In the golden fifties, my mom, mother of six, was proud that we all grew up with ten fingers and toes. Zai ge-zundt! I was a stranger to her inner world. She gave us her life, and her own gift for art was plowed under to enrich our talents. For me it was always art and writing.
But, alas, when I had my two kids, the last thing on my mind was writing and art. We were homesteaders in the seventies, living in a half-built house in the mountains. I’d spend an entire day just doing laundry—standing in the rain at the bus-stop with my two kids, backpack full of dirty clothes, bound for the village laundry. I was an example of nothing except how to survive in a pioneering life style. But, as my chidren grew, my art began to surface. I would pull my old nude drawings out of my battered portfolios and tack them to the wall. I would sketch trees in the park or people in cafes, or flip through the pages of a giant art book. My kids were paying attention.
When Benjamin was seven and Samantha four, I joined a women’s writing group. My kids heard the clacking of the typewriter sometimes far into the night. They didn’t have a clue what I was writing, but knew it was something important. It was. From that writing circle came the poetry and chronicles that became my memoir of the seventies in the Santa Cruz mountains.
One Mother’s Day I got the best gift ever. It wasn’t a scarf or a vase of flowers. It wasn’t perfume or a kitchen gadget. They pooled their money and bought me a sketch pad with my favorite pencils and a ream of typing paper. I was their artist-writer mom. I had broken the mold. But then, I didn’t have seven children. I guess I broke that mold too. Not surprisingly, my kids are artists too. In fact, in their teenage years we’d all go together to life drawing sessions, working side by side.
When my mother was going through empty nest syndrome she asked me to lunch one day and confessed, “People tell me I should go study art now. But I’m tired. I just feel like resting.” That is one of the saddest memories I have. Mom died in her sixites and I wonder now whether she might have lived longer, if her artist self had thrived a little.

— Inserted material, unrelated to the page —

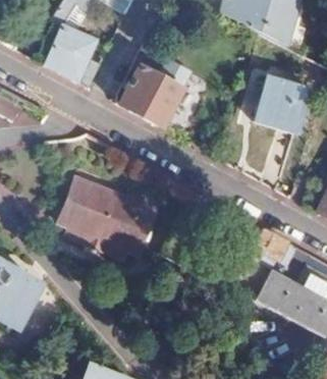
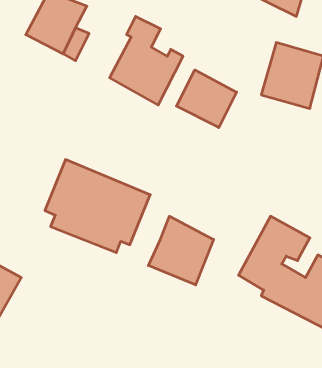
building: none -> [176,70,237,128]
building: none -> [148,216,214,285]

My daughter loves to brag about her old “hippie” mom. This year She read my memoir to her boyfriend out loud, and told me that she cried reading it. I believe that when your children get to see you as a whole person keeping your gifts precious and alive—whether it’s pottery, gardening, singing, fishing, cooking, dancing, or wood-working—they get to be proud of you, even as you pave their way and encourage them.
Zai ge-zundt! AND may your gifts and talents thrive.